Design/methodology/approach

The research employs a comprehensive dataset comprising Chinese A-share listed firms from 2007 to 2022. It utilizes advanced econometric techniques to ensure robust findings, including propensity score matching (PSM) to address selection bias, placebo tests to validate causality and the system generalized method of moments (SysGMM) to account for endogeneity.

Findings

The findings reveal that CEOs with shorter career horizons (CCH) are significantly associated with higher SPCR. This counterintuitive outcome is attributed to their risk-averse tendencies, which, while aimed at mitigating uncertainty, inadvertently lead to overly stringent risk control measures. The study further identifies that CEO pay regulation and shareholding both moderate and reduce the impact of career horizons on SPCR. Specifically, the presence of CEO pay regulation and higher CEO shareholding in their respective firms are associated with a diminished SPCR. Moreover, the influence of CCH is more pronounced in non-SOEs compared to SOEs. Within SOEs, the effect is stronger in local SOEs than in central SOEs, reflecting differences in governance mechanisms and regulatory oversight.

Practical implications

This study highlights the risks linked to CCH, offering important guidance for policymakers and corporate boards. Boards should adopt governance tools like deferred compensation, performance-based incentives and equity ownership to curb short-termism and opportunistic behavior.

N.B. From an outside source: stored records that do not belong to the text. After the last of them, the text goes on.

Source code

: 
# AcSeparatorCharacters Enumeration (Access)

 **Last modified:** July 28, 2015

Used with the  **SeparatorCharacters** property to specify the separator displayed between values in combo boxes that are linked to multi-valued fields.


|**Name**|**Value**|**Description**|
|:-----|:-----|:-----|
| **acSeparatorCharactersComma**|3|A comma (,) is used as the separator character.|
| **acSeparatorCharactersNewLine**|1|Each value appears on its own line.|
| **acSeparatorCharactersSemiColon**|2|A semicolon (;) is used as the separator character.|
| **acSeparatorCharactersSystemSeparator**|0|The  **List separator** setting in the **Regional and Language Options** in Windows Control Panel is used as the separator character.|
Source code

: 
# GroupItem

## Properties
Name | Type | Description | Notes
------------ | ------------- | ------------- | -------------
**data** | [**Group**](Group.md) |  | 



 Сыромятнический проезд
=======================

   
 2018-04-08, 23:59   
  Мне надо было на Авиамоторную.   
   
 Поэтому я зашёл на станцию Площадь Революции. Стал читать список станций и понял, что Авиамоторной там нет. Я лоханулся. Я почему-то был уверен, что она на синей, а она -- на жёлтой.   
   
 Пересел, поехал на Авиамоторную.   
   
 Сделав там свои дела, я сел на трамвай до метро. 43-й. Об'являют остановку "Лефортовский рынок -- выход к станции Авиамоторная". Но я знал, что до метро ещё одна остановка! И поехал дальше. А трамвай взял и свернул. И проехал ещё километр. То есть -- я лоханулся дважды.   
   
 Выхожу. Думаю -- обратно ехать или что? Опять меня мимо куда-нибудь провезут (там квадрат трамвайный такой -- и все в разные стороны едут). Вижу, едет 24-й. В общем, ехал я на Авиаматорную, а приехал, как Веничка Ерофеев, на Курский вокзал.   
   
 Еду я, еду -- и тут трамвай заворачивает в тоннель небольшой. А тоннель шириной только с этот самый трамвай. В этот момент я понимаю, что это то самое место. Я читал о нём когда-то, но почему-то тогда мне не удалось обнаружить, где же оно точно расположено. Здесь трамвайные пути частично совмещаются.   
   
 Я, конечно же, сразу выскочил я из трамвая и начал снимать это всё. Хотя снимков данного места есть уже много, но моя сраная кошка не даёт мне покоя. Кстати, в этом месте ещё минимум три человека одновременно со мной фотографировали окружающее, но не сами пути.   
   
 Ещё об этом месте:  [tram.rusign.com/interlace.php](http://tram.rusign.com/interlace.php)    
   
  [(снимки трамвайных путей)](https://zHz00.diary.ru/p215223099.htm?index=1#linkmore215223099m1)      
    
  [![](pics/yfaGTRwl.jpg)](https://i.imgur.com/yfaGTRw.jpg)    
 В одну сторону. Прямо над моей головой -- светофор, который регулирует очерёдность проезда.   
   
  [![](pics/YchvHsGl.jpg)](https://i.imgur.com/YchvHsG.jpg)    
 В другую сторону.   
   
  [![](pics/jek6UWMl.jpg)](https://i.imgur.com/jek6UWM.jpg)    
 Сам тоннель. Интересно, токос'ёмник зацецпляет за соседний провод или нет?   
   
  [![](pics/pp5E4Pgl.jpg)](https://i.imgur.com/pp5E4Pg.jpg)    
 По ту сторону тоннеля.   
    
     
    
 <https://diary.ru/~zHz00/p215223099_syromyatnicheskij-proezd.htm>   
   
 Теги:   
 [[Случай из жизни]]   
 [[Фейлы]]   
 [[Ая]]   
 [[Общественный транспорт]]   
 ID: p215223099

Regulators, meanwhile, should strengthen transparency around CEO succession, compensation and insider trading and enforce policies such as clawbacks and limits on short-term stock option exercises.

Originality/value

This research contributes to the literature by bridging the gap between CEO tenure dynamics and corporate financial stability, offering a fresh perspective on the drivers of SPCR. By examining the moderating roles of CEO pay regulations and shareholding structures, the study provides a holistic view of the interplay between executive decision-making, governance mechanisms and financial risk. The robust methodological framework and firm ownership sub-sample analysis enhance the credibility and generalizability of the findings, making the study a valuable resource for scholars and practitioners in corporate governance and financial management.